What needs to be done = Extract word for word the lines of the listing from its start to the line holding "Histologic diagnosis: Glioblastoma.", both ends kept; pictures are not part of the copy.

────────────────────────────────────────

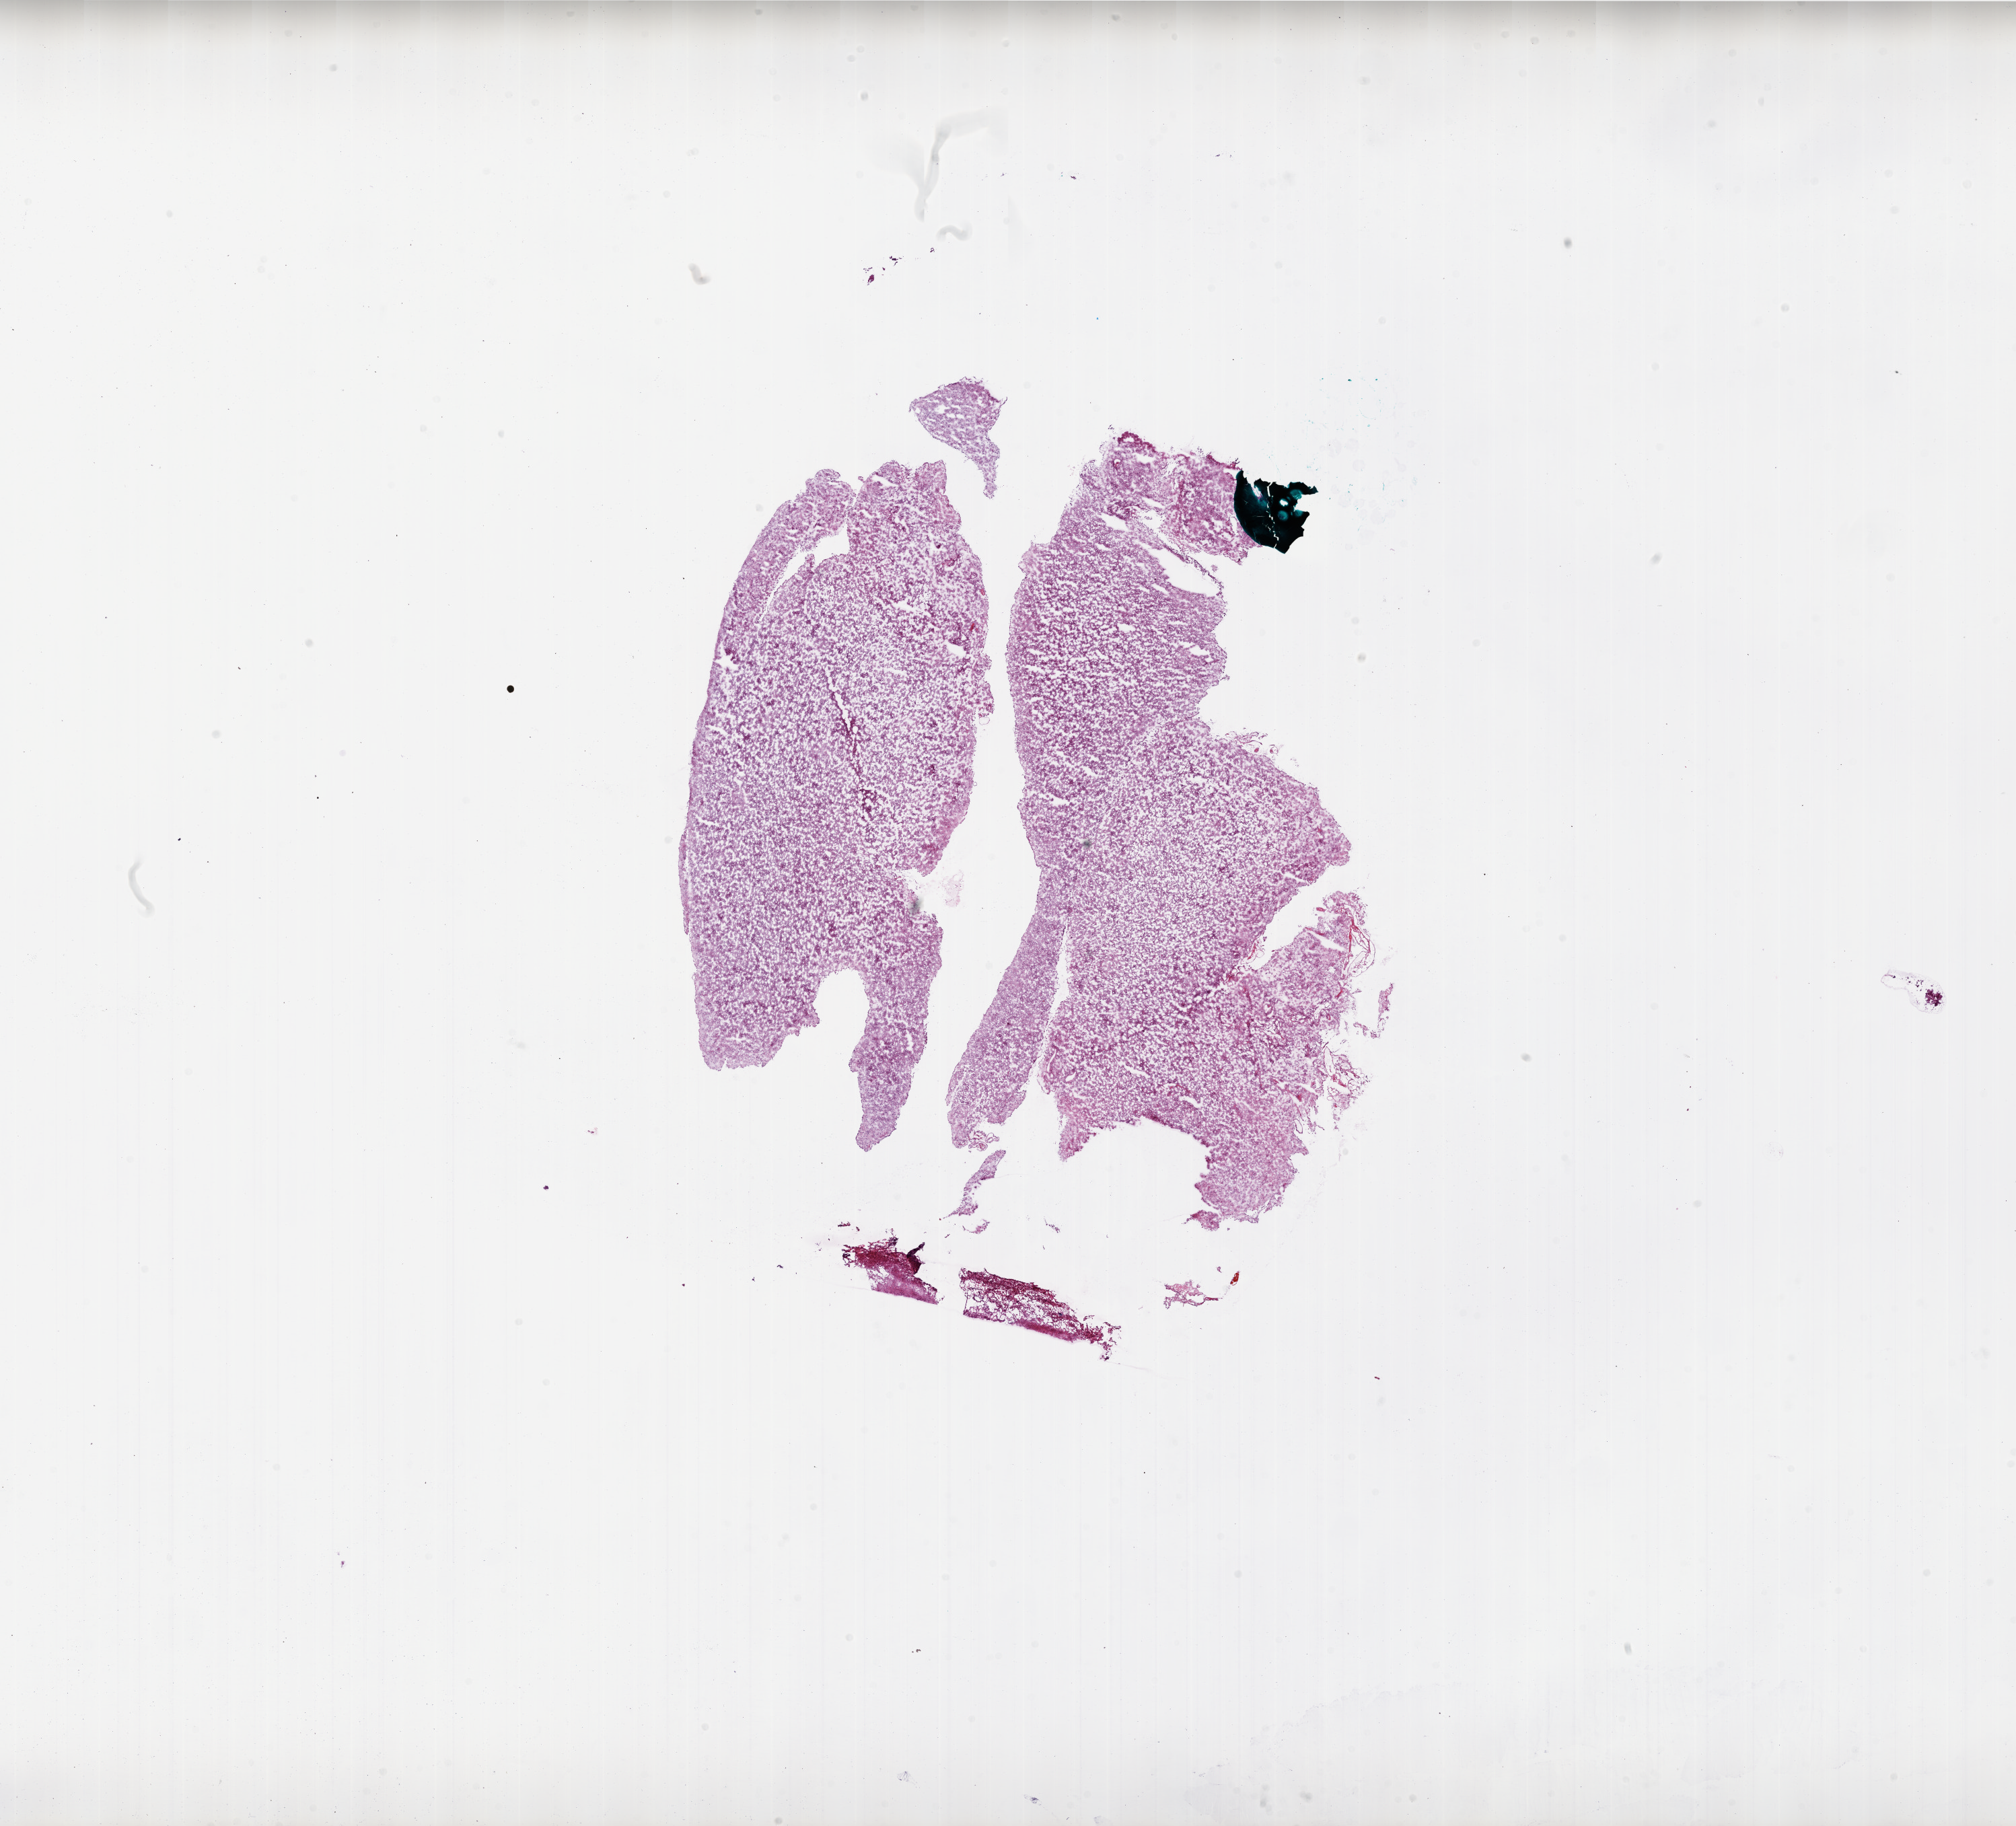
H&E-stained whole-slide image, shown as a low-resolution overview of the whole scanned area (about 24.0 x 21.7 mm, from a 20x scan). Frozen section from the bottom of the tissue portion. Sample: primary tumour, brain. Female, age 69 years at initial diagnosis. Slide review estimates, as recorded: tumour cells 70%, tumour nuclei 80%, normal cells 0%, stromal cells 30%, necrosis 0%.
Histologic diagnosis: Glioblastoma.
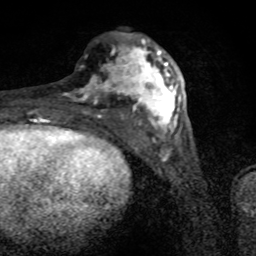
Breast MRI (dynamic contrast-enhanced), one axial slice; slice 30 of 80 in the series (ordered by position); cropped to one breast; dynamic contrast-enhanced series, time point 2 of 8 at this slice position (early post-contrast); 1.5 T; TE 4.2 ms, TR 7 ms; 256 × 256 image matrix, field of view 145 × 145 mm. Female patient.
Outlined on this slice (semi-automatically segmented with operator editing):
- enhancing-tissue mask used for the functional tumour volume (all voxels passing the contrast-enhancement thresholds inside the analysis volume; usually the tumour): box from (x=67, y=39) to (x=182, y=134) px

────────────────────────────────────────

Answer to this problem =
H&E-stained whole-slide image, shown as a low-resolution overview of the whole scanned area (about 24.0 x 21.7 mm, from a 20x scan). Frozen section from the bottom of the tissue portion. Sample: primary tumour, brain. Female, age 69 years at initial diagnosis. Slide review estimates, as recorded: tumour cells 70%, tumour nuclei 80%, normal cells 0%, stromal cells 30%, necrosis 0%.
Histologic diagnosis: Glioblastoma.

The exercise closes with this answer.